▸ WORK INSTRUCTION:
When you copy the data that follows, reproduce every word exactly and leave out the images.
[SOURCE RECORDS]
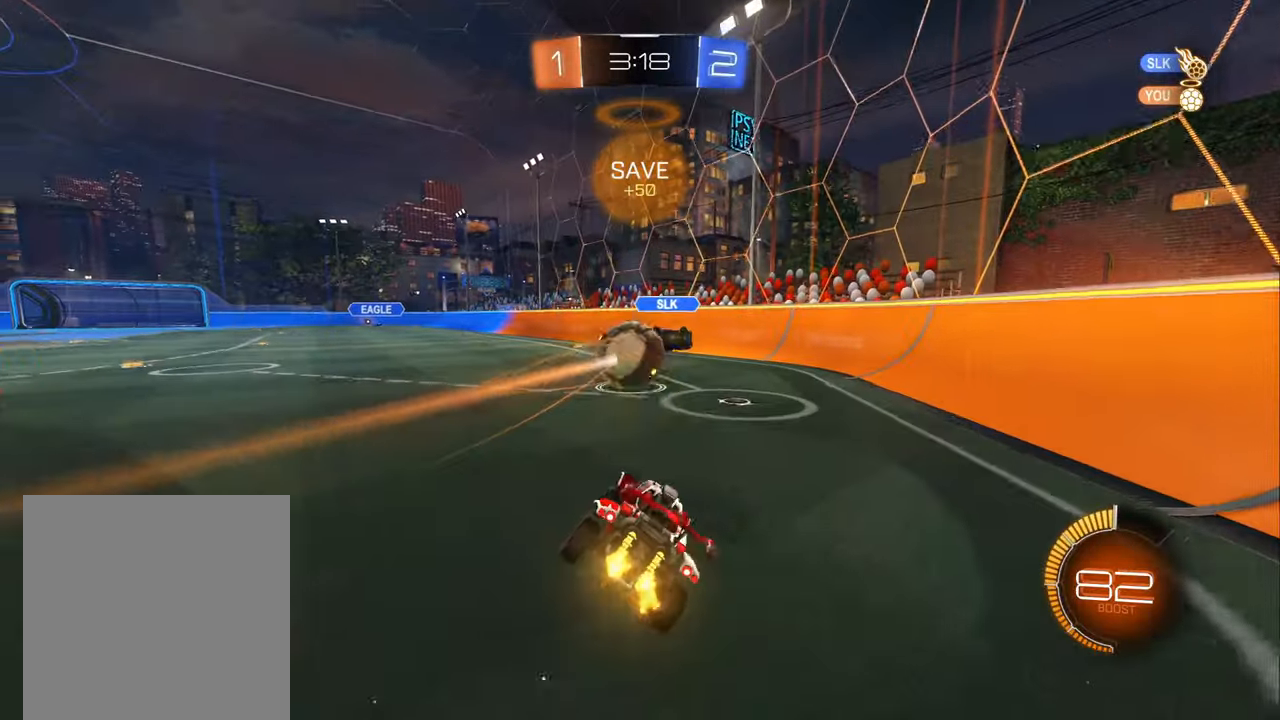
{"buttons": ["B", "R2"], "left_stick": "left", "right_stick": "center", "events": [[117, "left_stick", "left"], [333, "R2", "down"], [350, "L2", "up"], [433, "B", "down"]]}
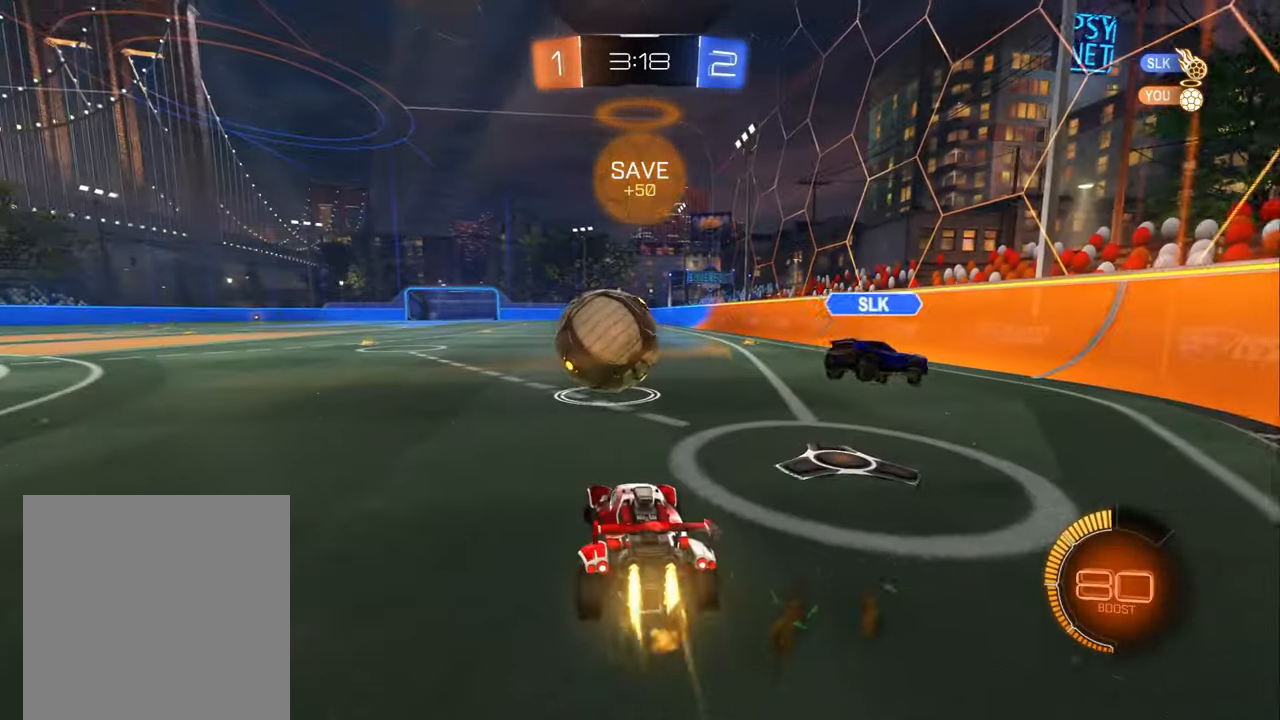
{"buttons": ["B", "R2"], "left_stick": "center", "right_stick": "center", "events": [[133, "left_stick", "center"], [283, "left_stick", "left"], [433, "left_stick", "center"]]}
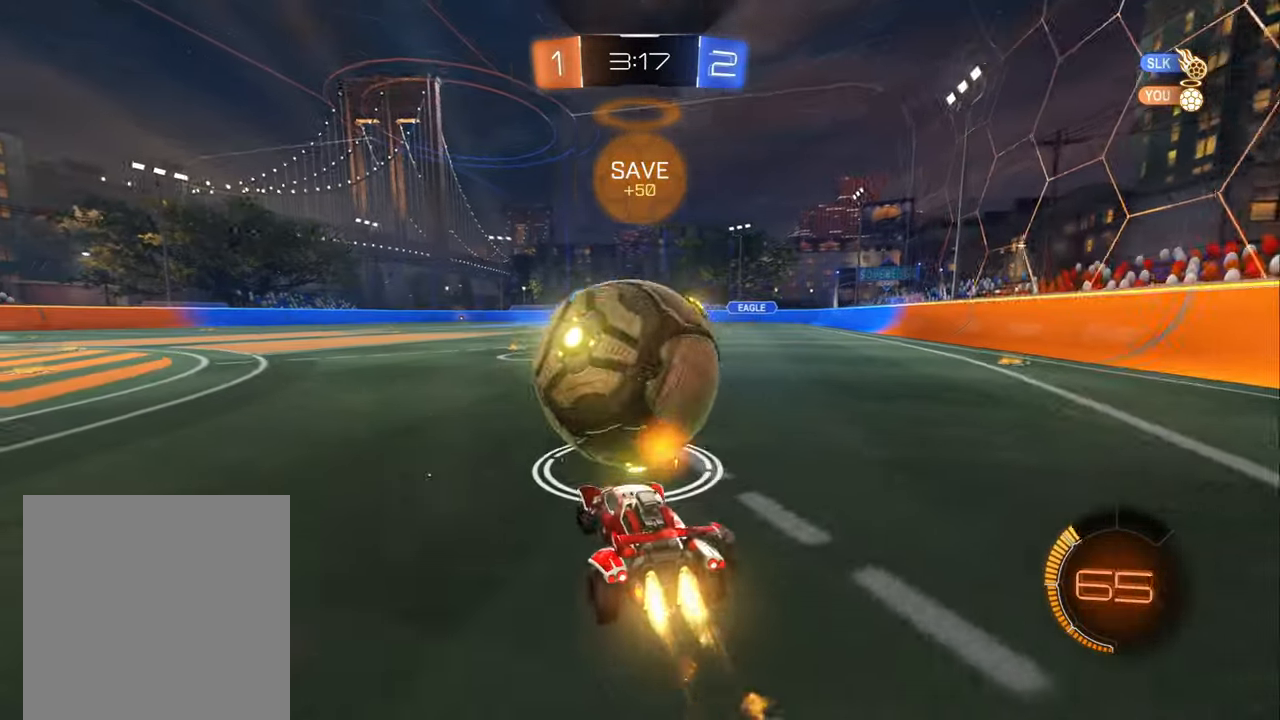
{"buttons": ["B", "Y", "R2"], "left_stick": "up", "right_stick": "center", "events": [[367, "left_stick", "left"], [417, "Y", "down"], [467, "left_stick", "up"]]}
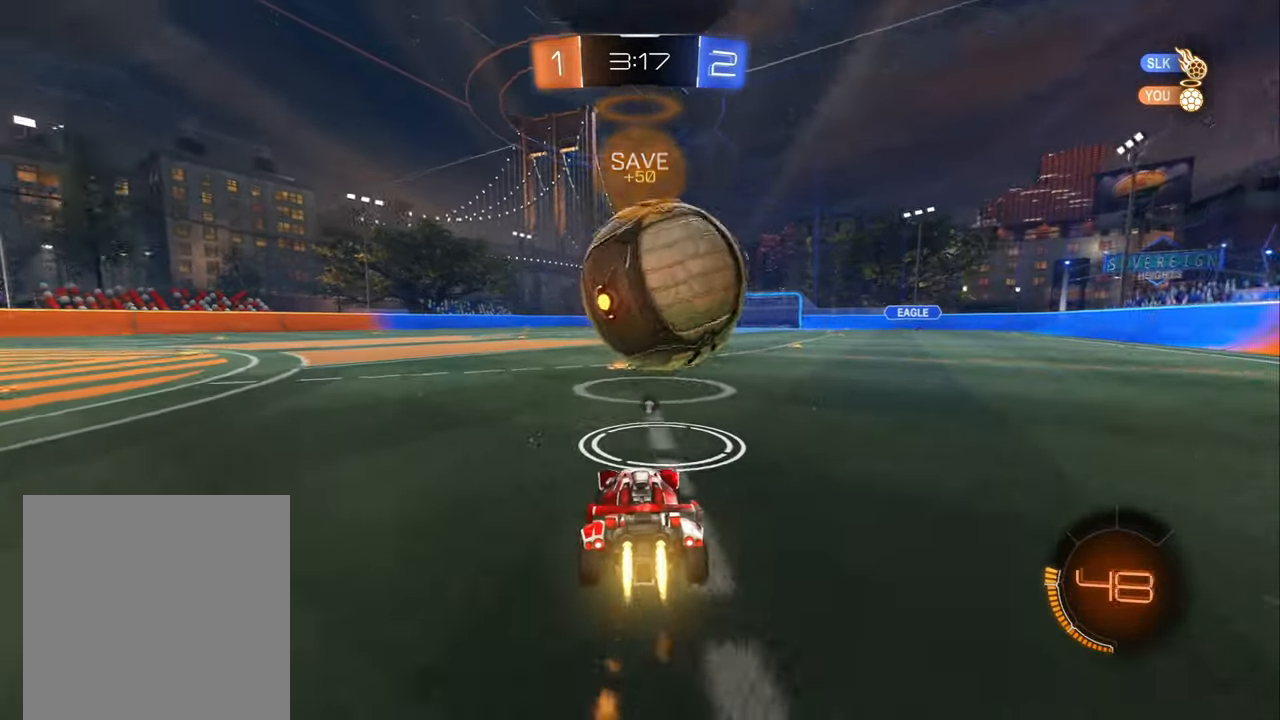
{"buttons": ["R2"], "left_stick": "center", "right_stick": "center", "events": [[17, "Y", "up"], [17, "left_stick", "center"], [133, "left_stick", "right"], [233, "left_stick", "center"], [250, "B", "up"]]}
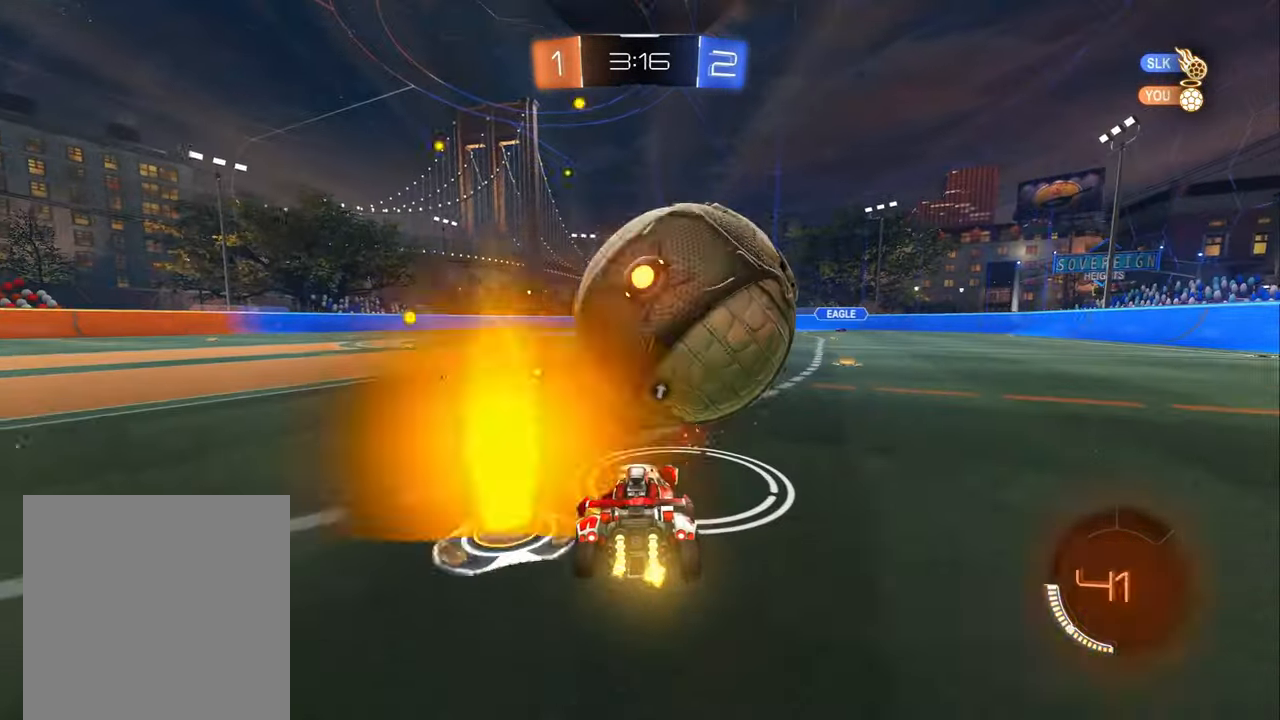
{"buttons": ["R2"], "left_stick": "center", "right_stick": "center", "events": [[133, "B", "down"], [233, "B", "up"]]}
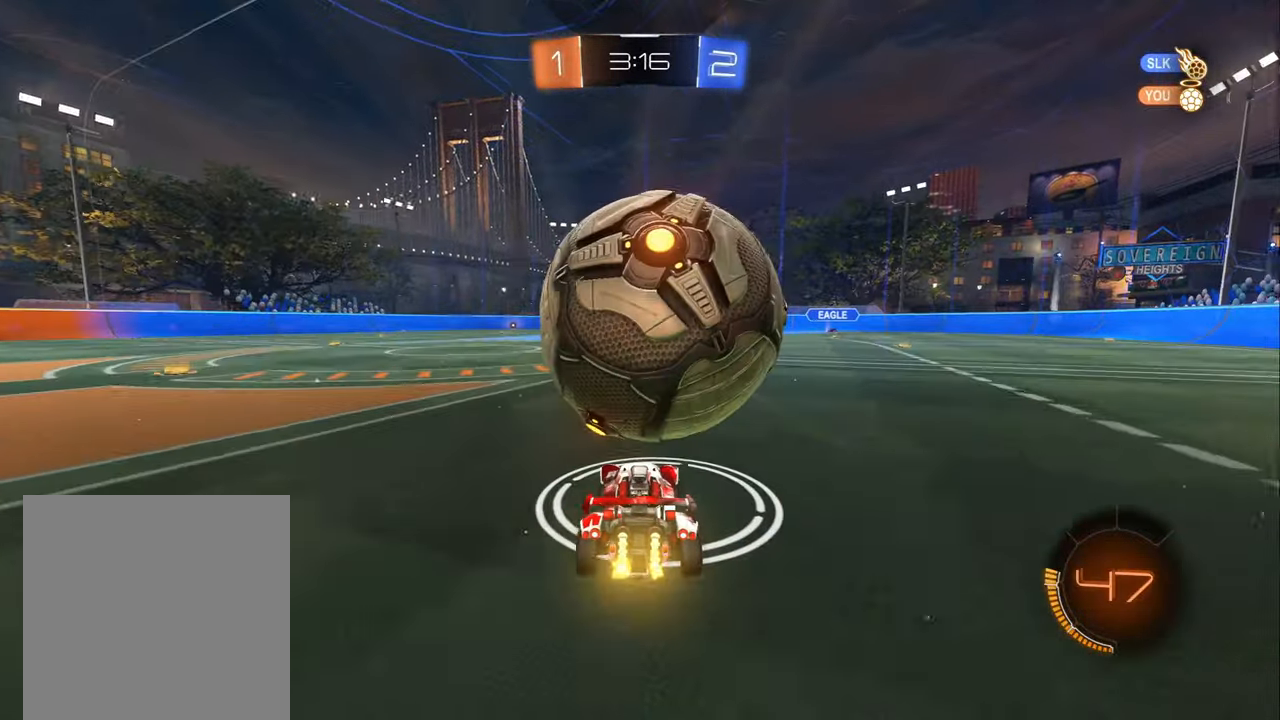
{"buttons": ["R2"], "left_stick": "right", "right_stick": "center", "events": [[417, "left_stick", "right"]]}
[/SOURCE RECORDS]
▸ EXERCISE ANSWER:
{"buttons": ["B", "R2"], "left_stick": "left", "right_stick": "center", "events": [[117, "left_stick", "left"], [333, "R2", "down"], [350, "L2", "up"], [433, "B", "down"]]}
{"buttons": ["B", "R2"], "left_stick": "center", "right_stick": "center", "events": [[133, "left_stick", "center"], [283, "left_stick", "left"], [433, "left_stick", "center"]]}
{"buttons": ["B", "Y", "R2"], "left_stick": "up", "right_stick": "center", "events": [[367, "left_stick", "left"], [417, "Y", "down"], [467, "left_stick", "up"]]}
{"buttons": ["R2"], "left_stick": "center", "right_stick": "center", "events": [[17, "Y", "up"], [17, "left_stick", "center"], [133, "left_stick", "right"], [233, "left_stick", "center"], [250, "B", "up"]]}
{"buttons": ["R2"], "left_stick": "center", "right_stick": "center", "events": [[133, "B", "down"], [233, "B", "up"]]}
{"buttons": ["R2"], "left_stick": "right", "right_stick": "center", "events": [[417, "left_stick", "right"]]}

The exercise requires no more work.